While I understood how bitcoin mining worked, there were still a few strings loose in my mind on why exactly was the 'Proof-of-Work' algorithm created that way? (i.e. finding a nonce that results in a hash lower than the target value)

"A* nonce is an abbreviation for "***number only used once**," which, in the context of cryptocurrency mining, is a number added to a hashed—or encrypted—block in a blockchain that, when rehashed, meets the difficulty level restrictions. **The nonce is the number that blockchain miners are solving for**. *When the solution is found, the blockchain miners are offered cryptocurrency in exchange.*

**A target hash is a numeric value that a hashed block header (which is used to identify individual blocks in a blockchain) must be less than or equal to in order for a new block to be awarded to a miner.**

*The Bitcoin network adjusts the difficulty of mining by raising or lowering the target hash in order to preserve an average 10-minute interval between new blocks.*

*The block header contains the block version number, a timestamp, the hash used in the previous block, the hash of the Merkle Root, the nonce, and the target hash. The block is generated by taking the hash of the block contents, adding a random string of numbers (the nonce), and hashing the block again.*

*Determining which string to use as the nonce requires a significant amount of trial-and-error, as it is a random string. A miner must guess a nonce, append it to the hash of the current header, rehash the value, and compare this to the target hash.
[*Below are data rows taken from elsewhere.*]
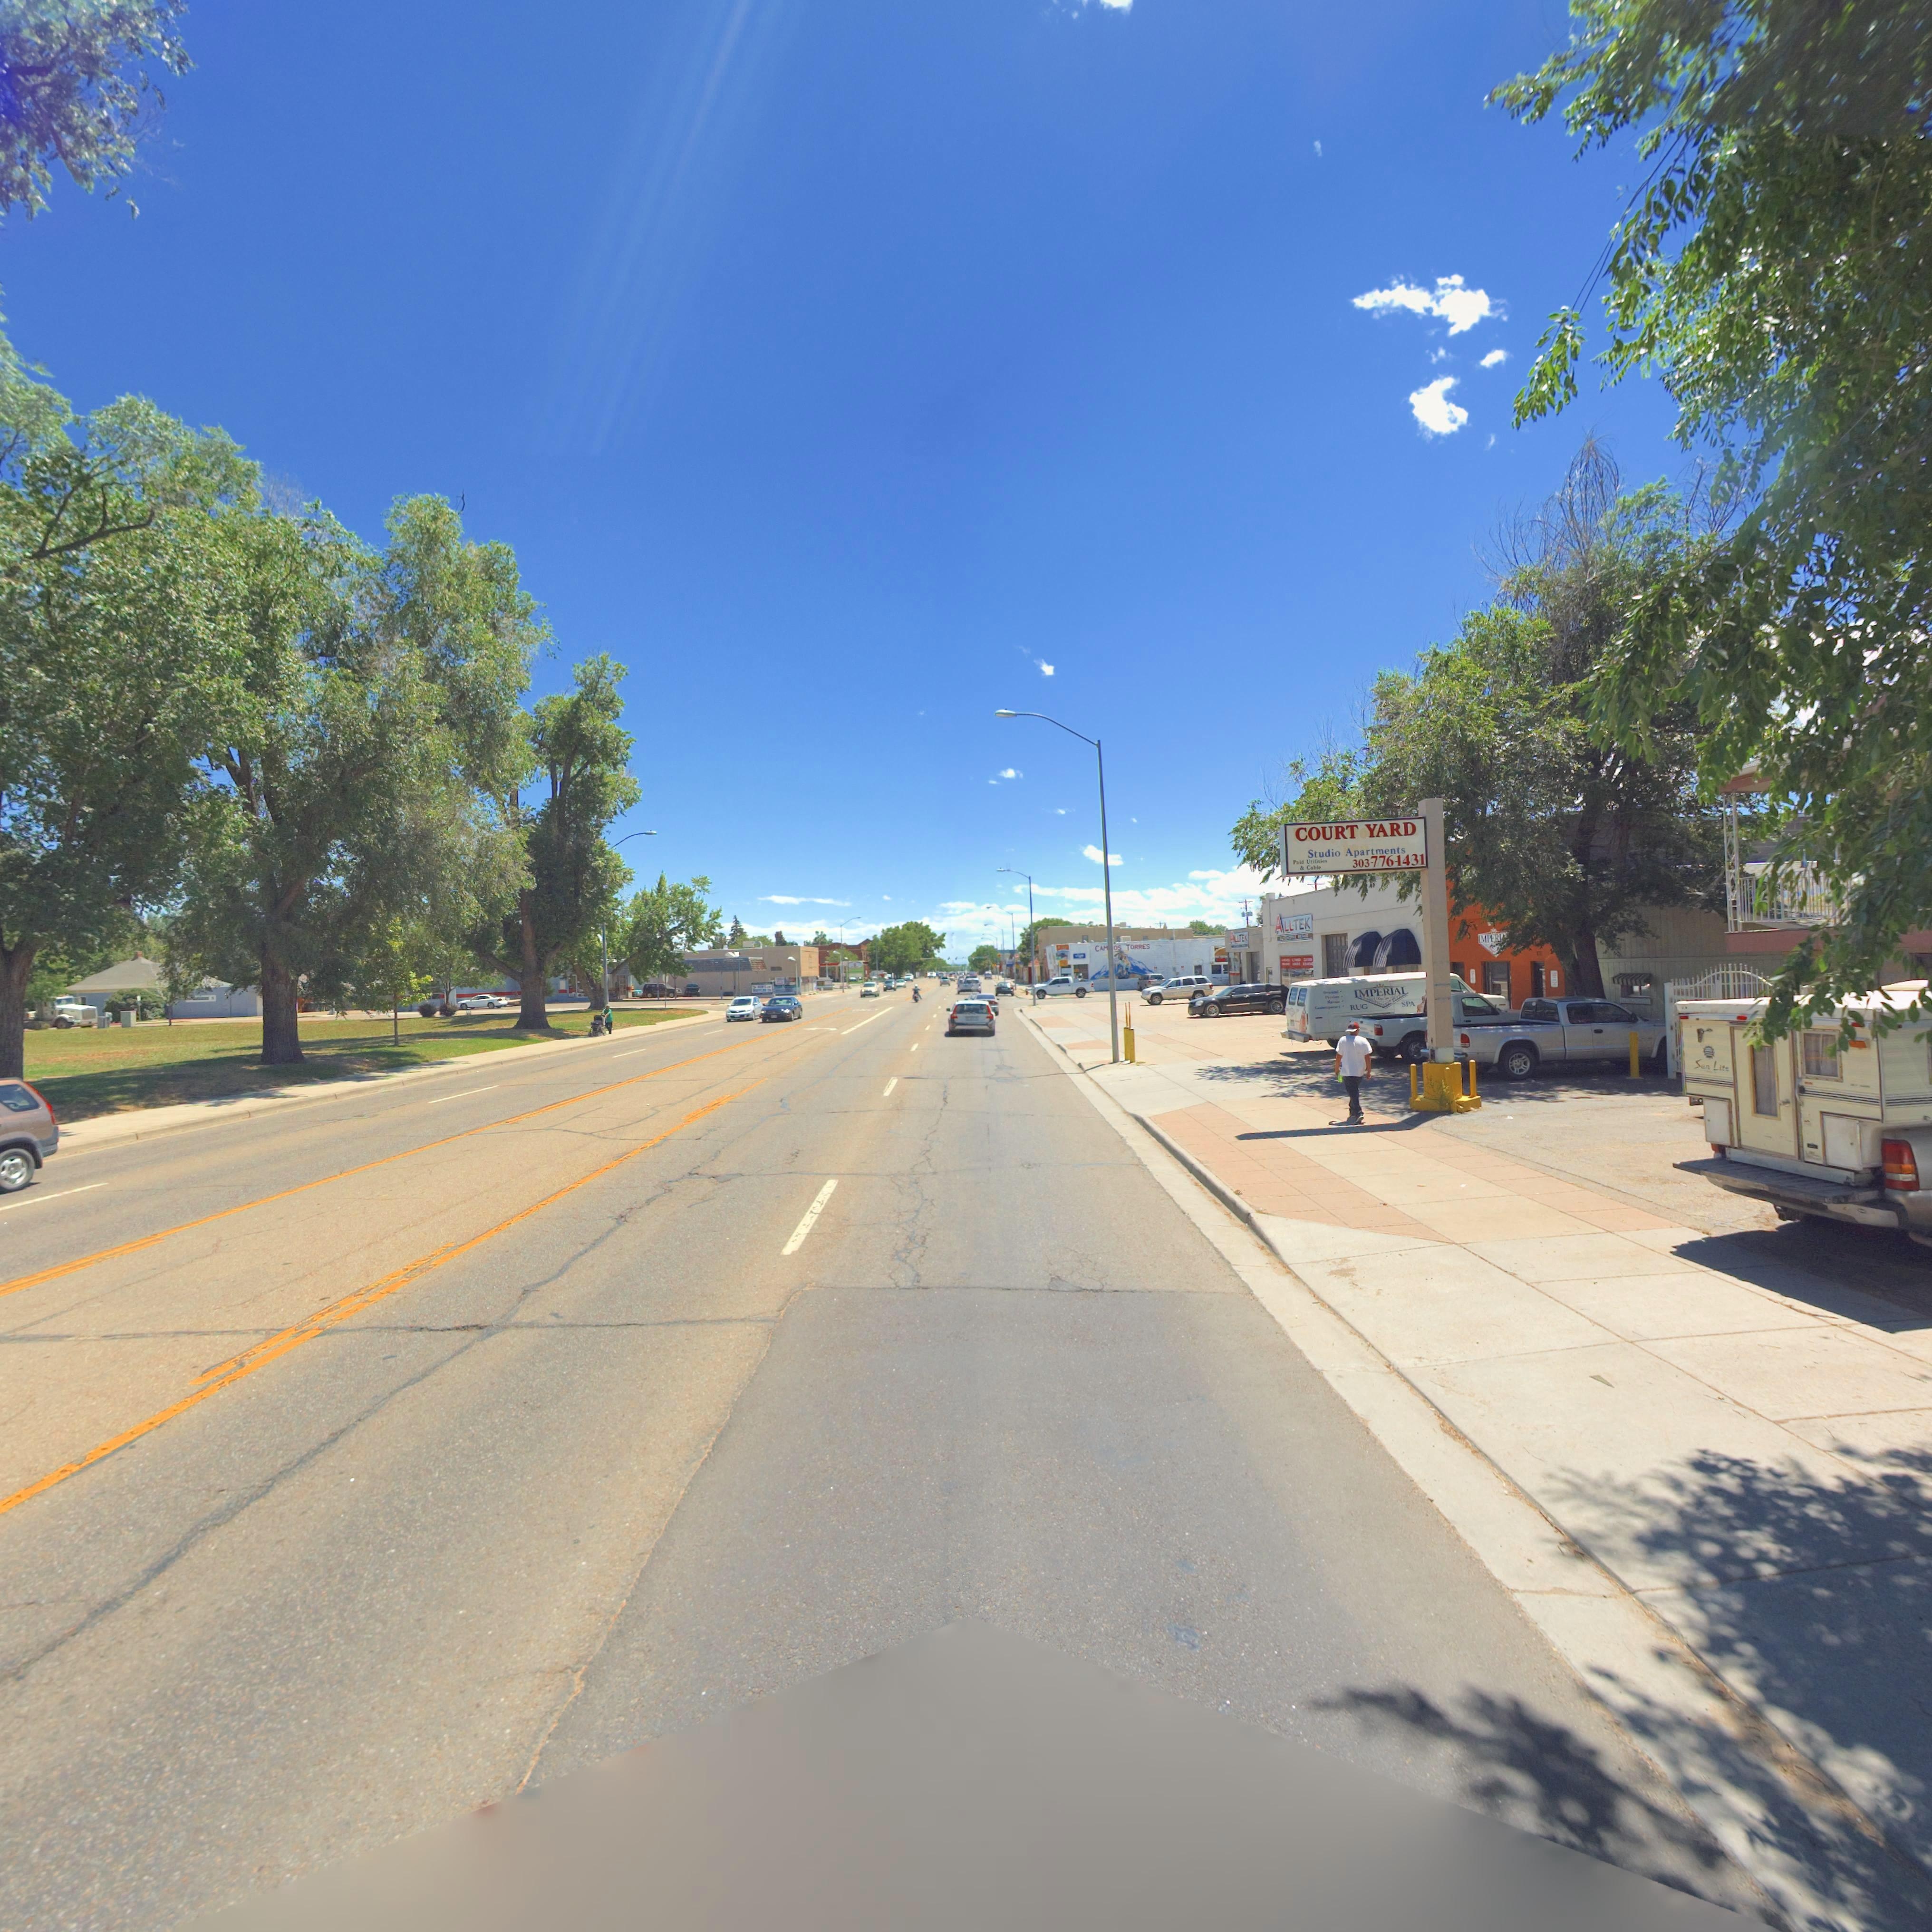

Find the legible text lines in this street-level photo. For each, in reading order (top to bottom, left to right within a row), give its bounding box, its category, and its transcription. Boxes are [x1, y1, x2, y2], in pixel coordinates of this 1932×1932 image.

[1295, 821, 1416, 841] BusinessName: COURT YARD
[1307, 846, 1406, 858] BusinessName: Studio Apartments
[1274, 914, 1311, 934] BusinessName: ALLTEK
[1228, 930, 1248, 944] BusinessName: ALLTEK
[1277, 933, 1309, 941] BusinessName: AUTOMOTIVE REPAIR
[1478, 933, 1501, 943] BusinessName: IMPERI
[1095, 943, 1150, 952] BusinessName: CAM**OS TORRES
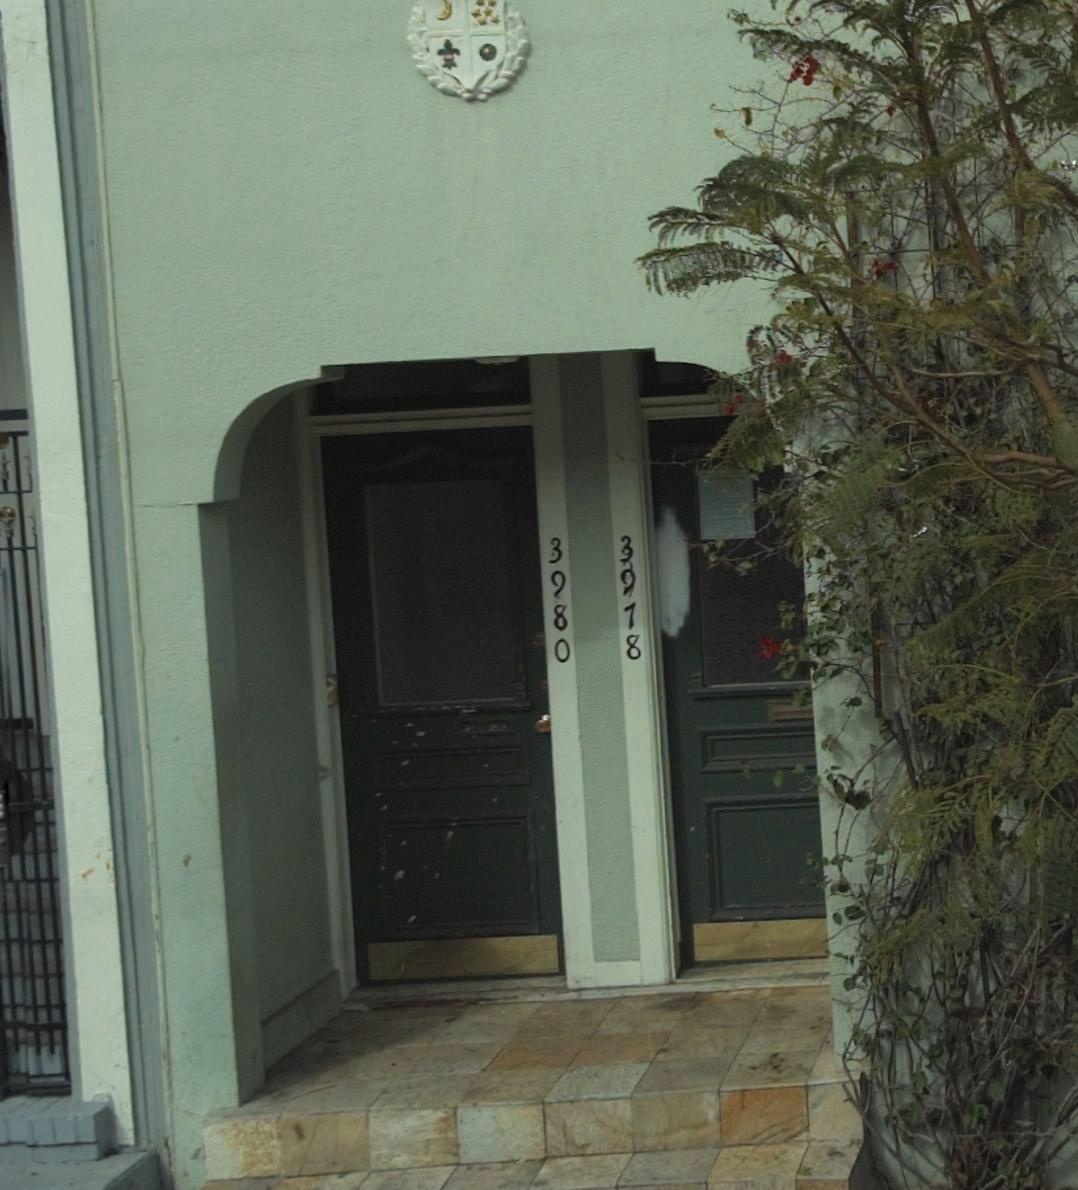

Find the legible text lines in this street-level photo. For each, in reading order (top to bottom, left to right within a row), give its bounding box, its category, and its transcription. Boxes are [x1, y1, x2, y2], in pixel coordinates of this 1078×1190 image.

[546, 536, 571, 665] StreetNumber: 3980
[615, 533, 644, 661] StreetNumber: 3978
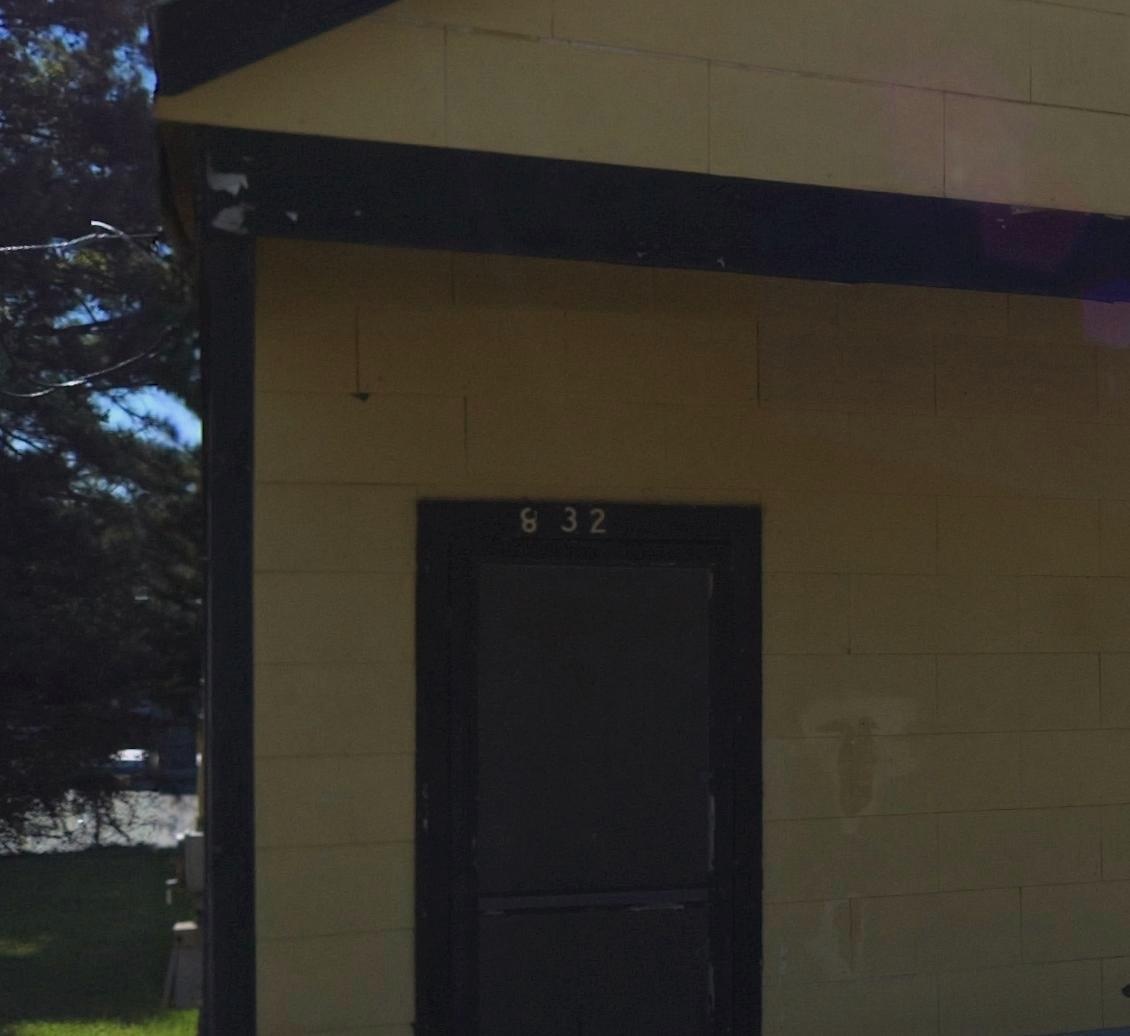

If the resulting hash value meets the requirements (golden nonce), the miner has created a solution and is awarded the block.*

*It is highly unlikely that a miner will successfully guess the nonce on the first try, meaning that the miner may potentially test a large number of nonce options before getting it right. ***The greater the difficulty—a measure of how hard it is to create a hash that is less than the target—the longer it is likely to take to generate a solution.***"*

Ultimately it is all about guessing a nonce and calculating the hash and comparing it. **Hence the capacity of a bitcoin mining farm is calculated in terms of hash rate **- i.e. number of hashes that can be computed per second. The term 'Bitcoin mining' is actually misleading as what the miners are actually doing is finding a hash that satisfies the challenge and this also validates the transactions in the block (and the block gets added to the chain).

But as many miners jump on the bandwagon, there is lot of wastage of compute cycles and this is a controversial topic for many people.